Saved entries
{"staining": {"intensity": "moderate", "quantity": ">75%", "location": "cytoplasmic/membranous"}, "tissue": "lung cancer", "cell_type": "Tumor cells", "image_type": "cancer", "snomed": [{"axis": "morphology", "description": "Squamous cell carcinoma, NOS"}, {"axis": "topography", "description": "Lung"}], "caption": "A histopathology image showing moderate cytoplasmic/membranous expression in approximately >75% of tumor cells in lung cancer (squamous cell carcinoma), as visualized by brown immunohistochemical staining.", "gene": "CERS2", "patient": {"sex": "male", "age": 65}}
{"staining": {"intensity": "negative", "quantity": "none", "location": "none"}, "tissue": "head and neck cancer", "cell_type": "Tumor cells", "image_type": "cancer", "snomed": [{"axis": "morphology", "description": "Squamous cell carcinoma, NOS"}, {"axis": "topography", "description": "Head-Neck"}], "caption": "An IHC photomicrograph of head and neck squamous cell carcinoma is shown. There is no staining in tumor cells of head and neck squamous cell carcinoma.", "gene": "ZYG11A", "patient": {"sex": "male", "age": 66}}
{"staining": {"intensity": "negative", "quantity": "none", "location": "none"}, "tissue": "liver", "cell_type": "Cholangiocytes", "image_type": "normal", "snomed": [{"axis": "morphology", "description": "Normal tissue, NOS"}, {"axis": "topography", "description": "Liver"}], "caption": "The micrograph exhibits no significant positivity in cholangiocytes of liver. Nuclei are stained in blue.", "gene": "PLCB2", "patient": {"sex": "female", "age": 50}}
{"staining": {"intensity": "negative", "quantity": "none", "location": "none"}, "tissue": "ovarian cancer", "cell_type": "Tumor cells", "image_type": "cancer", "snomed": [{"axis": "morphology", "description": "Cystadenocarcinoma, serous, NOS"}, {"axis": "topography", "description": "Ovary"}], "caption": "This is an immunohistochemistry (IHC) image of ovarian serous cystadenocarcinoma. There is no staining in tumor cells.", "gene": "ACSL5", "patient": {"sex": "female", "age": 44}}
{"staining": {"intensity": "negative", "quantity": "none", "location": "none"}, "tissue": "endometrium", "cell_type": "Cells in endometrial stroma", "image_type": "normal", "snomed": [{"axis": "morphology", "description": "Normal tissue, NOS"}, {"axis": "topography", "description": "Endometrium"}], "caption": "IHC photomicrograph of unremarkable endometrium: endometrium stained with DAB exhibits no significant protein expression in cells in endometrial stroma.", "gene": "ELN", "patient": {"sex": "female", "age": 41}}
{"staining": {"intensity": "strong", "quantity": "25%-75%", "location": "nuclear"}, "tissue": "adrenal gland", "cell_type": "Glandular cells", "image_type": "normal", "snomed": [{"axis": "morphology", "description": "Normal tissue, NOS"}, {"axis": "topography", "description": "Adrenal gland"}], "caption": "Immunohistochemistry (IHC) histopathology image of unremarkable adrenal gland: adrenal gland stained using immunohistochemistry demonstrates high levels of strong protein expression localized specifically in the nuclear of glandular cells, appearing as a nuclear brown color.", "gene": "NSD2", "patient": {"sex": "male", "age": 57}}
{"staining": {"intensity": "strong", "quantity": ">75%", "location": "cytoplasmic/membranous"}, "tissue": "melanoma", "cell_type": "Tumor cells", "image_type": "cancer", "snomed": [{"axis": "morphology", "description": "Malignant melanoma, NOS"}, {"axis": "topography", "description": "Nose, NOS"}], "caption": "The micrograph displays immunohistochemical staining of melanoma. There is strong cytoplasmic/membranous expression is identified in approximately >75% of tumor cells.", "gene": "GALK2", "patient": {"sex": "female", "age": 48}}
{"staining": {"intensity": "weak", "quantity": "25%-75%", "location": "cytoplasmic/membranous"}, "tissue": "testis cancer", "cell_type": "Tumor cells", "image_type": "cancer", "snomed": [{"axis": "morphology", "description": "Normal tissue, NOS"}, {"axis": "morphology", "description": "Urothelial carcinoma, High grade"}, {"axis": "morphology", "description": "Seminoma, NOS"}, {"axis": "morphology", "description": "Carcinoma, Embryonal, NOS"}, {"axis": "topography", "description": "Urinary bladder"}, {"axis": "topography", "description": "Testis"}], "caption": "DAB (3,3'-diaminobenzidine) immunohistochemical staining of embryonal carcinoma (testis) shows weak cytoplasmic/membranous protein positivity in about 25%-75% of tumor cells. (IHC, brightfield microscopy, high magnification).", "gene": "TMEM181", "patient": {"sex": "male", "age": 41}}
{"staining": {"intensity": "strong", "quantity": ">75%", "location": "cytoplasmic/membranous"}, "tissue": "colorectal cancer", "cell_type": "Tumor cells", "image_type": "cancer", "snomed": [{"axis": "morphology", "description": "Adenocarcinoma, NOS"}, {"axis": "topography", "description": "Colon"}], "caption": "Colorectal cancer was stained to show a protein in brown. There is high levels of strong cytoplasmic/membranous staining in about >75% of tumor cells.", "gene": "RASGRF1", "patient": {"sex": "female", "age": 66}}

**About this exercise**
Which lines should be output? Exactly those from the first line of the data through the line containing "is an immunohistochemistry", inclusive.

**Task output**
{"staining": {"intensity": "moderate", "quantity": ">75%", "location": "cytoplasmic/membranous"}, "tissue": "lung cancer", "cell_type": "Tumor cells", "image_type": "cancer", "snomed": [{"axis": "morphology", "description": "Squamous cell carcinoma, NOS"}, {"axis": "topography", "description": "Lung"}], "caption": "A histopathology image showing moderate cytoplasmic/membranous expression in approximately >75% of tumor cells in lung cancer (squamous cell carcinoma), as visualized by brown immunohistochemical staining.", "gene": "CERS2", "patient": {"sex": "male", "age": 65}}
{"staining": {"intensity": "negative", "quantity": "none", "location": "none"}, "tissue": "head and neck cancer", "cell_type": "Tumor cells", "image_type": "cancer", "snomed": [{"axis": "morphology", "description": "Squamous cell carcinoma, NOS"}, {"axis": "topography", "description": "Head-Neck"}], "caption": "An IHC photomicrograph of head and neck squamous cell carcinoma is shown. There is no staining in tumor cells of head and neck squamous cell carcinoma.", "gene": "ZYG11A", "patient": {"sex": "male", "age": 66}}
{"staining": {"intensity": "negative", "quantity": "none", "location": "none"}, "tissue": "liver", "cell_type": "Cholangiocytes", "image_type": "normal", "snomed": [{"axis": "morphology", "description": "Normal tissue, NOS"}, {"axis": "topography", "description": "Liver"}], "caption": "The micrograph exhibits no significant positivity in cholangiocytes of liver. Nuclei are stained in blue.", "gene": "PLCB2", "patient": {"sex": "female", "age": 50}}
{"staining": {"intensity": "negative", "quantity": "none", "location": "none"}, "tissue": "ovarian cancer", "cell_type": "Tumor cells", "image_type": "cancer", "snomed": [{"axis": "morphology", "description": "Cystadenocarcinoma, serous, NOS"}, {"axis": "topography", "description": "Ovary"}], "caption": "This is an immunohistochemistry (IHC) image of ovarian serous cystadenocarcinoma. There is no staining in tumor cells.", "gene": "ACSL5", "patient": {"sex": "female", "age": 44}}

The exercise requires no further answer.